Aga Khan Foundation, USAID partner to uplift CSOs


[From Left] - Riaz Nathu, Regional CEO Aga Khan Foundation, Kimberly Ludwig-Director ODGPS (USAID), Irene Gathinji- Project Director Yetu Initiative (AKF), and Matt Reeves, Global Lead Civil Society, AKF, at the conclusion of the Yetu Initiative capstone workshop. PHOTO | POOL

The Aga Khan Foundation and the United States Agency for International Development (USAID), have partnered to enable civil society organizations (CSOs) mobilize resources needed for them to effectively perform their advocacy roles at the county level.

The collaboration will see the two organisations work together to strengthen the Yetu Initiative, a program founded in 2014 that focuses on strengthening the capacity of CSOs to fund raise and mobilize resources, to advance the principles of self-reliance and locally sustained development.

“It is twice as hard to achieve sustainability if there is no development led from the grassroots. We must discard this notion that it is only the government that can come up with solutions to local problems.

“We know and have seen through Yetu Initiative and the CSO community that the people themselves know and understand the problems plaguing them and can prescribe solutions that can transform our local communities, where they are,” noted former Makueni Governor Prof Kivutha Kibwana.

Prof Kibwana, who was speaking during the '2023 Yetu Initiative lessons learned and capstone Festival' in Nairobi, also added that community philanthropy was one of the most important socio-economic models in the country giving opportunities for correcting histories of inequity.

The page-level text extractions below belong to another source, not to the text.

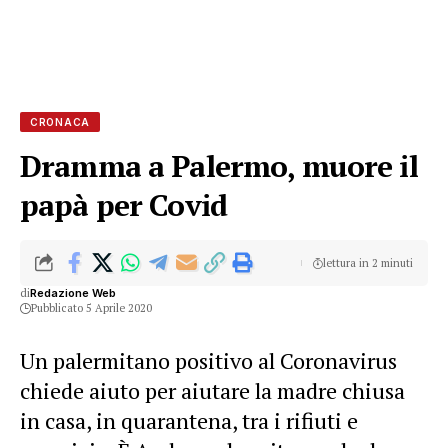
CRONACA
Dramma a Palermo, muore il
papà per Covid
lettura in 2 minuti
di
Redazione Web
Pubblicato 5 Aprile 2020
Un palermitano positivo al Coronavirus
chiede aiuto per aiutare la madre chiusa
in casa, in quarantena, tra i rifiuti e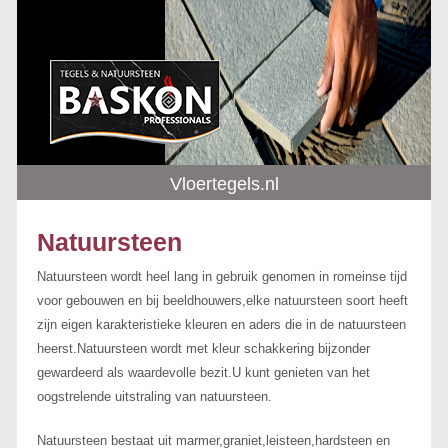
Vloertegels.nl
Natuursteen
Natuursteen wordt heel lang in gebruik genomen in romeinse tijd
voor gebouwen en bij beeldhouwers,elke natuursteen soort heeft
zijn eigen karakteristieke kleuren en aders die in de natuursteen
heerst.Natuursteen wordt met kleur schakkering bijzonder
gewardeerd als waardevolle bezit.U kunt genieten van het
oogstrelende uitstraling van natuursteen.
Natuursteen bestaat uit marmer,graniet,leisteen,hardsteen en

His words were echoed by Irene Gathinji, the project director of Yetu Initiative, who emphasized that a multi-stakeholder approach involving citizens, government, and private sector participation is crucial in building sustainable locally led development models.

“In fostering trust as a crucial component of partnership between CSOs and communities, Yetu Initiative has enabled civil society to sit at the same table as communities and discuss challenges and concerns with tangible solutions,” she noted.

Since inception, the Yetu Initiative has supported 323 CSOs to raise over Sh270 million, for locally led development projects across 29 counties in Kenya.

The initiative has steered transformative changes in the communities through projects such as the Isiolo Community Development Trust (ICDT), the Makueni Development Trust (MADET), among others.

The projects touch on various sectors including women and youth empowerment, education, food security, climate resilience, energy, water, health, child protection and disability.

“We have observed that local communities can be self-reliant in driving and achieving locally led development. Accountability is therefore important for community philanthropy to succeed.

“Yetu Initiative's success lies in its ability to put communities at the centre of development by bringing in their contribution, both in cash and in-kind and getting them constantly involved, through civil society engagements,” noted Cynthia Odhiambo, Regional Technical Advisor, Civil Society Program at the Aga Khan Foundation.